In the process, Lee realized that Japanese imperialists had severely distorted Korean history. His devotion to the study of Adm. Yi and the Hideyoshi Invasions naturally led him to Korea and Japan’s conflicting territorial claims surrounding Dokdo and the East Sea; Japan’s illegal annexation of Korea; and unresolved territorial issues along the Korean-Chinese border, residue from Japan’s colonial occupation of Korea. The scope of his document collection expanded accordingly.
To effectively counter Japan’s erratic claims over Dokdo and the East Sea, Lee felt it was incumbent upon him to search for relevant Japanese historical sources and disclose them. He believed that when confronted by objective evidence of its own, Japan may admit the weakness of its territorial claims, and at least the world would know the truth. Beginning in the early 1980s, he rummaged through public archives, libraries and antique bookstores in Japan, making over 60 trips and earning the nickname “Mr. Takeshima.”
His solitary endeavor, tenacity and perseverance was not in vain. He obtained numerous invaluable pieces of evidence backing his judgment. “This is a war. I’m waging a silent war,” he said.
It is deplorable that the war still goes on; it even seems to escalate with Japan toughening its position, as expressed in its new National Security Strategy announced last week. In the key security document, the first update in nine years, Tokyo has certainly been emboldened to proclaim Dokdo as its “inherent territory,” so it will make “persevering diplomatic efforts based on the principle of peaceful resolution of conflicts in accordance with international law.”
Apart from worries about Japan’s “counterstrike” capability on enemies and radical defense buildup program possibly fanning regional tensions, effectively abandoning its post-World War II pacifist constitution, its position regarding Dokdo represents shameless impudence. It contradicts the border between Korea and Japan as marked in the “Map of the Three Adjoining Countries,” made by Hayashi Shihei, a Japanese military scholar, in 1785, among many other ancient Japanese sources collected by Lee.

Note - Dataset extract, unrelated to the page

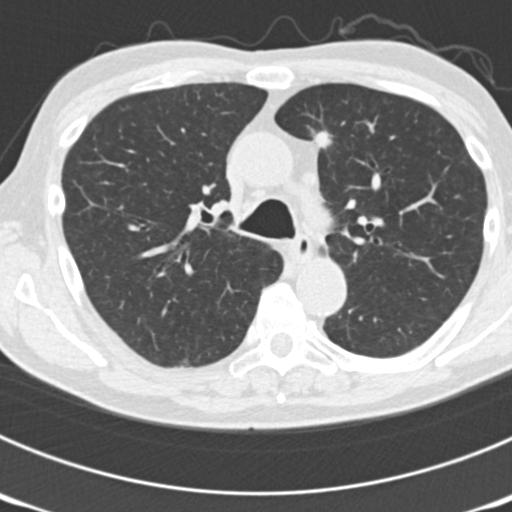
Low-dose screening chest CT, one axial slice; 120 kVp; lung window (W 1500 / L -600 HU); 2 mm slice thickness; 512 × 512 image matrix, field of view 300 × 300 mm.
Outlined on this slice (outlined manually by an expert reader):
- lesion 4 (tumor, lower lobe of right lung): bounding box <315,131,333,151> (left, top, right, bottom; pixels)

Accompanying Hayashi’s book, “Illustrated Description of Three Countries,” the map has color-coding clarifying the respective territory of Japan, Korea and China. It shows Ulleungdo and Dokdo colored yellow, like the Korean mainland, under which Hayashi wrote “Korean possessions.” It also makes clear that Oki Islands, belonging to Shimane prefecture, were the northwestern boundary of Japan.
In 1992, while searching records on Japan’s clandestine incorporation of Dokdo into Shimane prefecture in 1905, Lee ran into a crucial document on the forcible procedure of Japan’s annexation of Korea in 1910: “Chosen Governor-General’s Report on the Annexation of Korea from Beginning to End: With Attachment on Relations between the Annexation and the Military.” The report was written in the name of Terauchi Masatake, the first governor-general in Korea, to be perused by the emperor.
In 2004, Lee’s family donated some 20,000 items in his collection to Suwon city. The Suwon Gwanggyo Museum opened in 2014, with the Sawoon Lee Jong-hak Gallery. The museum’s exhibition honoring Lee, entitled “Modern Tourism, Opening Mount Geumgang,” presents books, paintings, photographs, tourist leaflets, postcards and travel accounts featuring the scenic mountain in North Korea, all from Lee’s collection and dating from the Joseon era to the colonial period. The exhibition ends on Jan. 1.
Lee Kyong-hee is a former editor-in-chief of The Korea Herald. -- Ed.